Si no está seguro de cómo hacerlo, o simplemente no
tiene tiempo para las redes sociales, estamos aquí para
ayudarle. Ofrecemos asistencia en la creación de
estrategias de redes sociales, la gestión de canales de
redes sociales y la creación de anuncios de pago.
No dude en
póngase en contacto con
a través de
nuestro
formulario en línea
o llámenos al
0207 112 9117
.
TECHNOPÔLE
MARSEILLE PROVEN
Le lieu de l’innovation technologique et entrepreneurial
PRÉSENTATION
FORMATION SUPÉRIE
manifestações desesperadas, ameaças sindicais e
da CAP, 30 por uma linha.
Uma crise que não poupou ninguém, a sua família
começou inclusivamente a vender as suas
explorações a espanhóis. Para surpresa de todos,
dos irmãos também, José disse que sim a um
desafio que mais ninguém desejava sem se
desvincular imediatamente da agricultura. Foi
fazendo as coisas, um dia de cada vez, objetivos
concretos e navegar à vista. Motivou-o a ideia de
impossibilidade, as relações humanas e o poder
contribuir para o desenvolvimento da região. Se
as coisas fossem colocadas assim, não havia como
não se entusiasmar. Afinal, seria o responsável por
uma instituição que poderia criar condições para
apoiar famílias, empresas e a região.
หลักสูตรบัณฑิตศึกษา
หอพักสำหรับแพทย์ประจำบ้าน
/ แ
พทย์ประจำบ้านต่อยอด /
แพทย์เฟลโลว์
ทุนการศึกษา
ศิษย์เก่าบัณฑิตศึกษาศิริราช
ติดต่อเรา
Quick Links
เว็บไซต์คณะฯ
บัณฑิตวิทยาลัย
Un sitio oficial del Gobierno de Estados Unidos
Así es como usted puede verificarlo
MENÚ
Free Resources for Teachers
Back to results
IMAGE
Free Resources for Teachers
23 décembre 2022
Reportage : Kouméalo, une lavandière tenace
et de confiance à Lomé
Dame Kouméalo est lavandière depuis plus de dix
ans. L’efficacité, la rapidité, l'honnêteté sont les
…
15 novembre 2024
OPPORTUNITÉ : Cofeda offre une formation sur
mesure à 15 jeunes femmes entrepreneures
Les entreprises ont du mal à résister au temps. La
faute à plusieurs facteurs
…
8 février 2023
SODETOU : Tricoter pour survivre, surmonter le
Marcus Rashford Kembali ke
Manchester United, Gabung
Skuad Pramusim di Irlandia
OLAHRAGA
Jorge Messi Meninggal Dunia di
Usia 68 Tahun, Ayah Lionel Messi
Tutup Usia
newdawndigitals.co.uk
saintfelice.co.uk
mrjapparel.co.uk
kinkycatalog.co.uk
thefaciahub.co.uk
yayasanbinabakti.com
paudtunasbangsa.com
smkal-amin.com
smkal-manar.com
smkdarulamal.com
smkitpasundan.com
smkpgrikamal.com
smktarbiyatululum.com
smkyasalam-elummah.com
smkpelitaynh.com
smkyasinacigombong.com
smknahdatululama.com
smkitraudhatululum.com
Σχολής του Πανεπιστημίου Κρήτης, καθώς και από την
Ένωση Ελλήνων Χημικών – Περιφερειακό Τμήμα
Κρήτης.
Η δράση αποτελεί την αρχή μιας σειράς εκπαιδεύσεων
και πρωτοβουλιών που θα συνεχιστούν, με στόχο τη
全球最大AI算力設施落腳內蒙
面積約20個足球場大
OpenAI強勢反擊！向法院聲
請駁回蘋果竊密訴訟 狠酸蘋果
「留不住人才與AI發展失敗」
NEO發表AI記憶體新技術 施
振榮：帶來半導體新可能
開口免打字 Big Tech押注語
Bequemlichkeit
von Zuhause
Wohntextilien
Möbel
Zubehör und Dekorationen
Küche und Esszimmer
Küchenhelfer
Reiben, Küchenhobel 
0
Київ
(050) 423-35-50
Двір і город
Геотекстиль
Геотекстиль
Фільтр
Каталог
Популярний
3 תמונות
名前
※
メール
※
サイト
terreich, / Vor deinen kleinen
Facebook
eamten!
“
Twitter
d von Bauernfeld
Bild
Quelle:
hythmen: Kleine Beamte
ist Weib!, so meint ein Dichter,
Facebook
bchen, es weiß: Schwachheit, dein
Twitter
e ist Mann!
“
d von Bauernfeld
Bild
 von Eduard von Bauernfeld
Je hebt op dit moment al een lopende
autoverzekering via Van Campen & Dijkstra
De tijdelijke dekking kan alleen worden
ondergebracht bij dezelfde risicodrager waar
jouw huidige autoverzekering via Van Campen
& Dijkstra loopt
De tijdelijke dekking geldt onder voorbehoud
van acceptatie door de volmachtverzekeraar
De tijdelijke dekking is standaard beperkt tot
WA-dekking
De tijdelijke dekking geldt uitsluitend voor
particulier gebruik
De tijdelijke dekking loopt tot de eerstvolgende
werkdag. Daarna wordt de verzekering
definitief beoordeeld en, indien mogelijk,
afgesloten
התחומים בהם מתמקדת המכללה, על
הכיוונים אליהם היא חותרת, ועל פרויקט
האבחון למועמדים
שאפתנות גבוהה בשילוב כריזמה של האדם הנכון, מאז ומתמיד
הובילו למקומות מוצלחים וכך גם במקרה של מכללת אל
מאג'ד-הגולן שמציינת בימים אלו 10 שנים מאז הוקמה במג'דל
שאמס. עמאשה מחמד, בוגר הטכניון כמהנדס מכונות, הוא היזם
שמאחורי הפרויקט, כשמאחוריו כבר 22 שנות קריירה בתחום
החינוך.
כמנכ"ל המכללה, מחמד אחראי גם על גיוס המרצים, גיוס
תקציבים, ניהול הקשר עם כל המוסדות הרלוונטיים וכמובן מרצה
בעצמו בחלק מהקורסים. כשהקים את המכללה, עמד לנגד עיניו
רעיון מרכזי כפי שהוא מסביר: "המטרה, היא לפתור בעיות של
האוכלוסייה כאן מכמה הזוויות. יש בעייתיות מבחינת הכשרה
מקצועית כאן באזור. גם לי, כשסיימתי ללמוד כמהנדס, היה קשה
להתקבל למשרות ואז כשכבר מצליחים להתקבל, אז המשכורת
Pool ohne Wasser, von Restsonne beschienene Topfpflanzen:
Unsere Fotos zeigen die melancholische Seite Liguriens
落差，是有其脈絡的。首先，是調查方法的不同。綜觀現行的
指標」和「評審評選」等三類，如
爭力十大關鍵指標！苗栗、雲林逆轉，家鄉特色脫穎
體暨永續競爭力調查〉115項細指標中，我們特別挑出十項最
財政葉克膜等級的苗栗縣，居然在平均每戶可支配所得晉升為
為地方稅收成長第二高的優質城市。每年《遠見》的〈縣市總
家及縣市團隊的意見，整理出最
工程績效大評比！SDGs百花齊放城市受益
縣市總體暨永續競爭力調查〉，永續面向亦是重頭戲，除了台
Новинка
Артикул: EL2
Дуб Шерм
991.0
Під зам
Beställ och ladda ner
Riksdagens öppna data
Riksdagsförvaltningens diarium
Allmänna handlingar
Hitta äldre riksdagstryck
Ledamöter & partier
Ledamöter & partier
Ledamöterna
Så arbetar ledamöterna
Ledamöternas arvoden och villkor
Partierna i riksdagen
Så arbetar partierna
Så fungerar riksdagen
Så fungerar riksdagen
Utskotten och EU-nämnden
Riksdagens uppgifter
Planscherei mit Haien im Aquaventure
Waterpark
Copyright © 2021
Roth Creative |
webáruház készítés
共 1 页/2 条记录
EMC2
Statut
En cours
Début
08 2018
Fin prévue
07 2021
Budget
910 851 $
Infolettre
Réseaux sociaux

• • • • •

Please repeat every line of the listing above word for word, in the same order, leaving nothing out.

- _WRITTEN SOLUTION_
Si no está seguro de cómo hacerlo, o simplemente no
tiene tiempo para las redes sociales, estamos aquí para
ayudarle. Ofrecemos asistencia en la creación de
estrategias de redes sociales, la gestión de canales de
redes sociales y la creación de anuncios de pago.
No dude en
póngase en contacto con
a través de
nuestro
formulario en línea
o llámenos al
0207 112 9117
.
TECHNOPÔLE
MARSEILLE PROVEN
Le lieu de l’innovation technologique et entrepreneurial
PRÉSENTATION
FORMATION SUPÉRIE
manifestações desesperadas, ameaças sindicais e
da CAP, 30 por uma linha.
Uma crise que não poupou ninguém, a sua família
começou inclusivamente a vender as suas
explorações a espanhóis. Para surpresa de todos,
dos irmãos também, José disse que sim a um
desafio que mais ninguém desejava sem se
desvincular imediatamente da agricultura. Foi
fazendo as coisas, um dia de cada vez, objetivos
concretos e navegar à vista. Motivou-o a ideia de
impossibilidade, as relações humanas e o poder
contribuir para o desenvolvimento da região. Se
as coisas fossem colocadas assim, não havia como
não se entusiasmar. Afinal, seria o responsável por
uma instituição que poderia criar condições para
apoiar famílias, empresas e a região.
หลักสูตรบัณฑิตศึกษา
หอพักสำหรับแพทย์ประจำบ้าน
/ แ
พทย์ประจำบ้านต่อยอด /
แพทย์เฟลโลว์
ทุนการศึกษา
ศิษย์เก่าบัณฑิตศึกษาศิริราช
ติดต่อเรา
Quick Links
เว็บไซต์คณะฯ
บัณฑิตวิทยาลัย
Un sitio oficial del Gobierno de Estados Unidos
Así es como usted puede verificarlo
MENÚ
Free Resources for Teachers
Back to results
IMAGE
Free Resources for Teachers
23 décembre 2022
Reportage : Kouméalo, une lavandière tenace
et de confiance à Lomé
Dame Kouméalo est lavandière depuis plus de dix
ans. L’efficacité, la rapidité, l'honnêteté sont les
…
15 novembre 2024
OPPORTUNITÉ : Cofeda offre une formation sur
mesure à 15 jeunes femmes entrepreneures
Les entreprises ont du mal à résister au temps. La
faute à plusieurs facteurs
…
8 février 2023
SODETOU : Tricoter pour survivre, surmonter le
Marcus Rashford Kembali ke
Manchester United, Gabung
Skuad Pramusim di Irlandia
OLAHRAGA
Jorge Messi Meninggal Dunia di
Usia 68 Tahun, Ayah Lionel Messi
Tutup Usia
newdawndigitals.co.uk
saintfelice.co.uk
mrjapparel.co.uk
kinkycatalog.co.uk
thefaciahub.co.uk
yayasanbinabakti.com
paudtunasbangsa.com
smkal-amin.com
smkal-manar.com
smkdarulamal.com
smkitpasundan.com
smkpgrikamal.com
smktarbiyatululum.com
smkyasalam-elummah.com
smkpelitaynh.com
smkyasinacigombong.com
smknahdatululama.com
smkitraudhatululum.com
Σχολής του Πανεπιστημίου Κρήτης, καθώς και από την
Ένωση Ελλήνων Χημικών – Περιφερειακό Τμήμα
Κρήτης.
Η δράση αποτελεί την αρχή μιας σειράς εκπαιδεύσεων
και πρωτοβουλιών που θα συνεχιστούν, με στόχο τη
全球最大AI算力設施落腳內蒙
面積約20個足球場大
OpenAI強勢反擊！向法院聲
請駁回蘋果竊密訴訟 狠酸蘋果
「留不住人才與AI發展失敗」
NEO發表AI記憶體新技術 施
振榮：帶來半導體新可能
開口免打字 Big Tech押注語
Bequemlichkeit
von Zuhause
Wohntextilien
Möbel
Zubehör und Dekorationen
Küche und Esszimmer
Küchenhelfer
Reiben, Küchenhobel 
0
Київ
(050) 423-35-50
Двір і город
Геотекстиль
Геотекстиль
Фільтр
Каталог
Популярний
3 תמונות
名前
※
メール
※
サイト
terreich, / Vor deinen kleinen
Facebook
eamten!
“
Twitter
d von Bauernfeld
Bild
Quelle:
hythmen: Kleine Beamte
ist Weib!, so meint ein Dichter,
Facebook
bchen, es weiß: Schwachheit, dein
Twitter
e ist Mann!
“
d von Bauernfeld
Bild
 von Eduard von Bauernfeld
Je hebt op dit moment al een lopende
autoverzekering via Van Campen & Dijkstra
De tijdelijke dekking kan alleen worden
ondergebracht bij dezelfde risicodrager waar
jouw huidige autoverzekering via Van Campen
& Dijkstra loopt
De tijdelijke dekking geldt onder voorbehoud
van acceptatie door de volmachtverzekeraar
De tijdelijke dekking is standaard beperkt tot
WA-dekking
De tijdelijke dekking geldt uitsluitend voor
particulier gebruik
De tijdelijke dekking loopt tot de eerstvolgende
werkdag. Daarna wordt de verzekering
definitief beoordeeld en, indien mogelijk,
afgesloten
התחומים בהם מתמקדת המכללה, על
הכיוונים אליהם היא חותרת, ועל פרויקט
האבחון למועמדים
שאפתנות גבוהה בשילוב כריזמה של האדם הנכון, מאז ומתמיד
הובילו למקומות מוצלחים וכך גם במקרה של מכללת אל
מאג'ד-הגולן שמציינת בימים אלו 10 שנים מאז הוקמה במג'דל
שאמס. עמאשה מחמד, בוגר הטכניון כמהנדס מכונות, הוא היזם
שמאחורי הפרויקט, כשמאחוריו כבר 22 שנות קריירה בתחום
החינוך.
כמנכ"ל המכללה, מחמד אחראי גם על גיוס המרצים, גיוס
תקציבים, ניהול הקשר עם כל המוסדות הרלוונטיים וכמובן מרצה
בעצמו בחלק מהקורסים. כשהקים את המכללה, עמד לנגד עיניו
רעיון מרכזי כפי שהוא מסביר: "המטרה, היא לפתור בעיות של
האוכלוסייה כאן מכמה הזוויות. יש בעייתיות מבחינת הכשרה
מקצועית כאן באזור. גם לי, כשסיימתי ללמוד כמהנדס, היה קשה
להתקבל למשרות ואז כשכבר מצליחים להתקבל, אז המשכורת
Pool ohne Wasser, von Restsonne beschienene Topfpflanzen:
Unsere Fotos zeigen die melancholische Seite Liguriens
落差，是有其脈絡的。首先，是調查方法的不同。綜觀現行的
指標」和「評審評選」等三類，如
爭力十大關鍵指標！苗栗、雲林逆轉，家鄉特色脫穎
體暨永續競爭力調查〉115項細指標中，我們特別挑出十項最
財政葉克膜等級的苗栗縣，居然在平均每戶可支配所得晉升為
為地方稅收成長第二高的優質城市。每年《遠見》的〈縣市總
家及縣市團隊的意見，整理出最
工程績效大評比！SDGs百花齊放城市受益
縣市總體暨永續競爭力調查〉，永續面向亦是重頭戲，除了台
Новинка
Артикул: EL2
Дуб Шерм
991.0
Під зам
Beställ och ladda ner
Riksdagens öppna data
Riksdagsförvaltningens diarium
Allmänna handlingar
Hitta äldre riksdagstryck
Ledamöter & partier
Ledamöter & partier
Ledamöterna
Så arbetar ledamöterna
Ledamöternas arvoden och villkor
Partierna i riksdagen
Så arbetar partierna
Så fungerar riksdagen
Så fungerar riksdagen
Utskotten och EU-nämnden
Riksdagens uppgifter
Planscherei mit Haien im Aquaventure
Waterpark
Copyright © 2021
Roth Creative |
webáruház készítés
共 1 页/2 条记录
EMC2
Statut
En cours
Début
08 2018
Fin prévue
07 2021
Budget
910 851 $
Infolettre
Réseaux sociaux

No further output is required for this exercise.